The opening 10 days of racing has been a game of hide-and-seek, survival, and luck. Three stages across the Pyrénées provided a preview of what lies ahead, but we still don’t know who is capable of winning the 2016 Tour.

Team Sky’s Chris Froome boldly took the yellow jersey in a daring downhill attack; is that because he’s afraid of Quintana, and is desperate to take time? Quintana didn’t attack on Sunday in the first major summit finale; was that because he couldn’t? These doubts and ambiguities should be settled very soon indeed.

Just 23 seconds separate the two top favorites, setting the stage for a rematch on the flanks of Mont Ventoux on Thursday ahead of a brutal string of climbs in the Alps.

Who holds the advantage so far? It all depends on who you ask.

“It is a really good place to be,” Froome said of having the yellow jersey. “Tactically, and for the morale of the team, it’s very good. It puts the shoe on the other foot. It’s up to other teams now to try to gain back time that they have lost already.”

Movistar, too, has reason to be optimistic. Some have questioned why Quintana never tried to attack Froome on Arcalis Sunday, but this time last year after rolling out of the Pyrénées, Quintana was already 3:09 behind Froome. Just 23 seconds is considered a victory inside the Movistar bus.

“We’ve never been so close to Froome at this point of the race,” said Movistar sport director Chente García. “The team is working well, and Nairo is very motivated for the rest of the Tour.”

So far, it’s been hard to tell who really has the best form.
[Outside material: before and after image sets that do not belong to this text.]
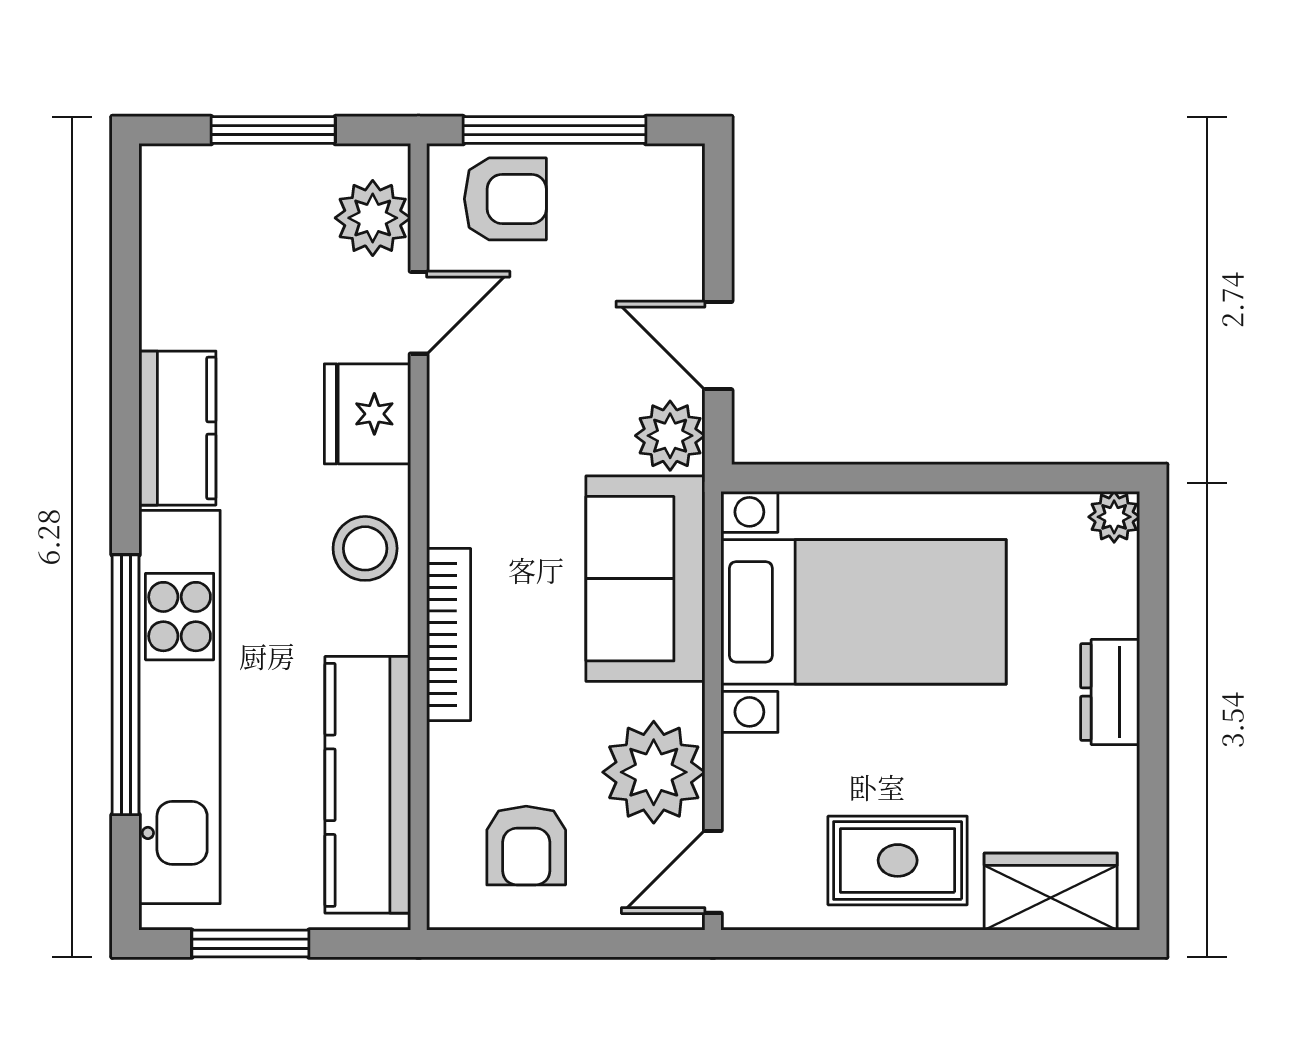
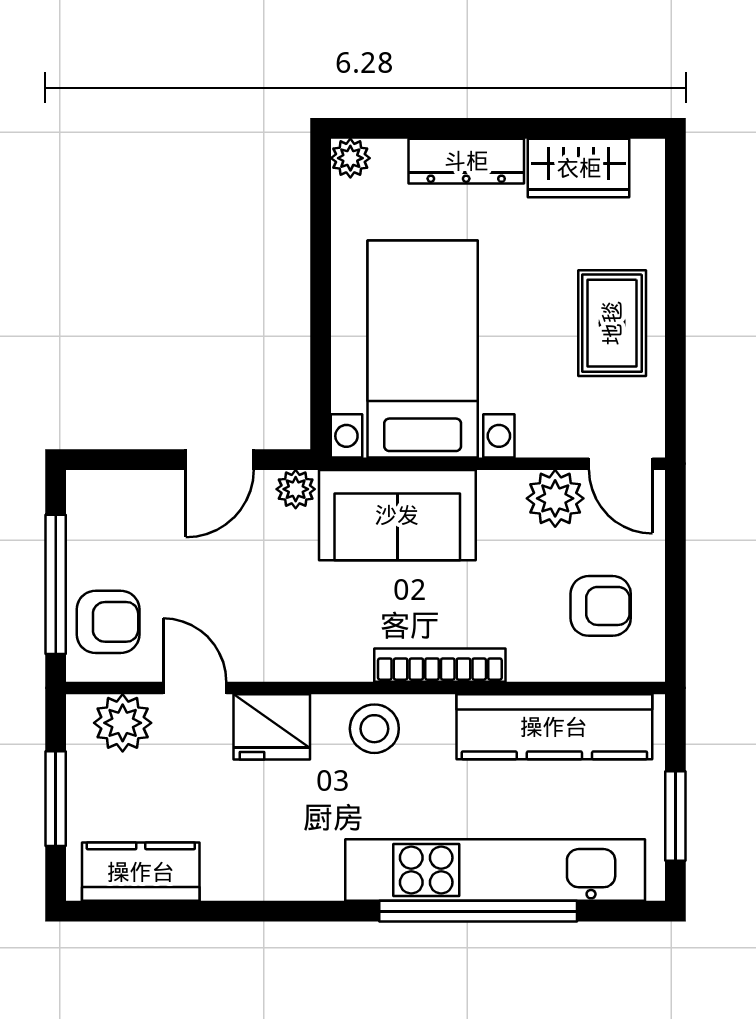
armchair: (505, 199) -> (108, 622), turned 90
kitchen counter: (177, 428) -> (141, 872), moved
plant: (670, 436) -> (296, 489), width x0.73, depth x0.73
dresser: (1110, 692) -> (466, 161), width x1.44
plant: (654, 772) -> (555, 498), width x0.73, depth x0.73
wardrobe: (1051, 892) -> (579, 168), moved, turned -90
Arcalis provided some telling hints, with Richie Porte (BMC Racing), Dan Martin (Etixx – Quick-Step), and Adam Yates (Orica – BikeExchange) animating the race with intense attacks that kept both Froome and Quintana on their toes.

From what we’ve seen, Froome and Quintana are equal going uphill. The big difference has been Froome’s determination to take on the race. It’s clear he’s not going to just sit back and wait for Quintana to take it to him. His attack over the top of the Peyresourde on Saturday, which gave him the yellow jersey, caught everyone by surprise, and proved that Froome will race aggressively all the way to Paris.
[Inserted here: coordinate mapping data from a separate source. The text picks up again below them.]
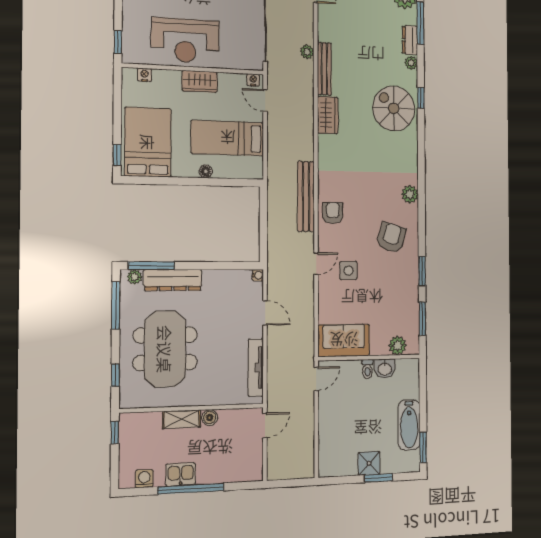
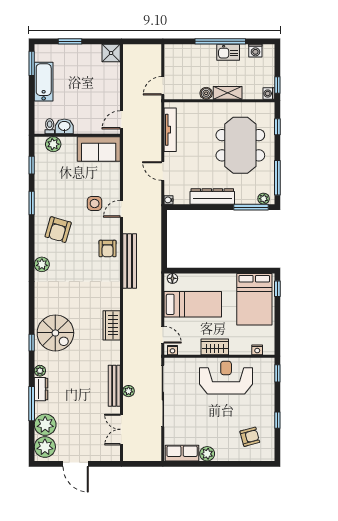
plant: (307, 52) -> (129, 391), moved
bench: (324, 69) -> (114, 386), moved
floor lamp: (206, 171) -> (172, 278), moved
dresser: (173, 280) -> (212, 196), moved
window: (422, 319) -> (32, 165), width x0.67
toilet: (367, 369) -> (50, 126), moved
washing machine: (127, 420) -> (269, 94), added
shower: (369, 463) -> (111, 53), moved

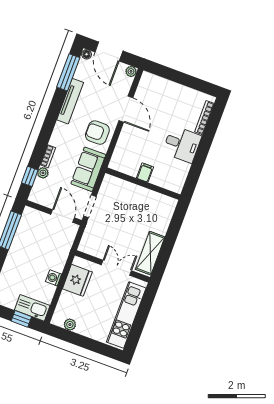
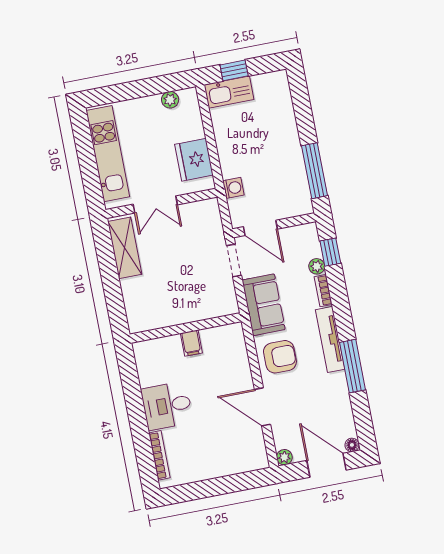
window: (68, 72) -> (353, 366), moved
tv unit: (70, 101) -> (330, 339), moved
washing machine: (54, 278) -> (233, 188), moved

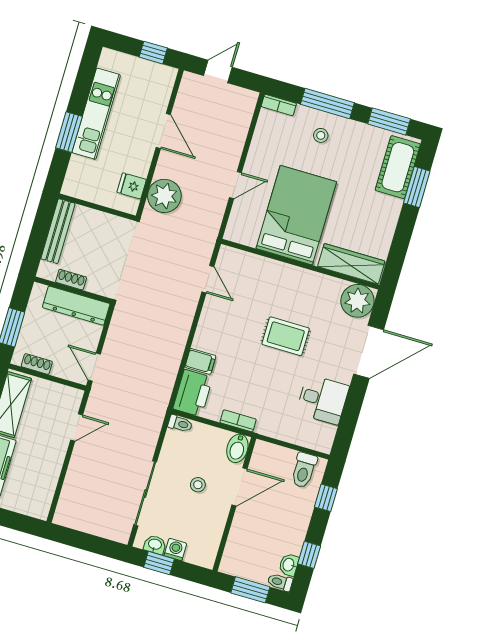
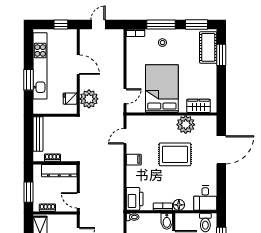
kitchen unit: (96, 114) -> (40, 66), width x1.36
door: (235, 185) -> (125, 96), moved
wardrobe: (351, 264) -> (198, 106), width x0.67
door: (208, 279) -> (125, 136), swing flipped
plant: (357, 301) -> (186, 125), moved
rug: (286, 336) -> (175, 154), width x1.36, depth x1.43
filing cabinet: (200, 361) -> (134, 160), moved
desk: (323, 399) -> (205, 198), moved, turned 90
floor lamp: (267, 426) -> (179, 205), added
“We’ve seen Chris attack, we’ve seen a couple of other skirmishes, but it’s been a compact race,” said Sky principal Dave Brailsford. “There’s only one team controlling the race, that’s us. … We’re going to continue to control the race until a couple of key showdowns.”

Wednesday’s stage 11 to Montpellier is another one for the sprinters, and then it’s straight into what will be a major turning point in the battle for yellow. Mont Ventoux and the following day’s time trial will go a long way toward deciding this Tour. If Froome can take big gains, then he will be able to follow his blueprint from 2013 and 2015, when he could ride defensively into the final week. If Quintana can stay close, within a minute or so, then the Tour will be for the taking in the closing week.

“The differences are seconds, not minutes. It’s going to be a tight race, and I’ve seen nothing so far to [counter] my opinion of that,” Brailsford said. “Having Ventoux and that time trial back-to-back is going to be pivotal in the final outcome.”

So far, this Tour has only had one major uphill finale. There have been no time trials, no team time trials, no splits or major crashes to disrupt the GC. And it’s not just Movistar and Sky who are optimistic.

The top 11 riders are within one minute (and one second) to the yellow jersey, almost unheard in modern cycling to have the Tour de France so tight so deep in the race.

Quintana is cooling his jets, waiting for the right moment to attack. On Sunday, after sensing that Froome was very strong, he decided to wait. On Ventoux, where he and Froome clashed in 2013, the story is likely to be very different.

“You have to take the race day by day, and look for an opportunity to attack,” Quintana said. “On other occasions, I had already lost more time, so there will be moments to take back these 23 seconds, and perhaps take more. Froome is strong, but I also feel very good.”

In the Tour, perception counts for a lot, at least until the road turns uphill. Very soon in this Tour, the GC will speak for itself.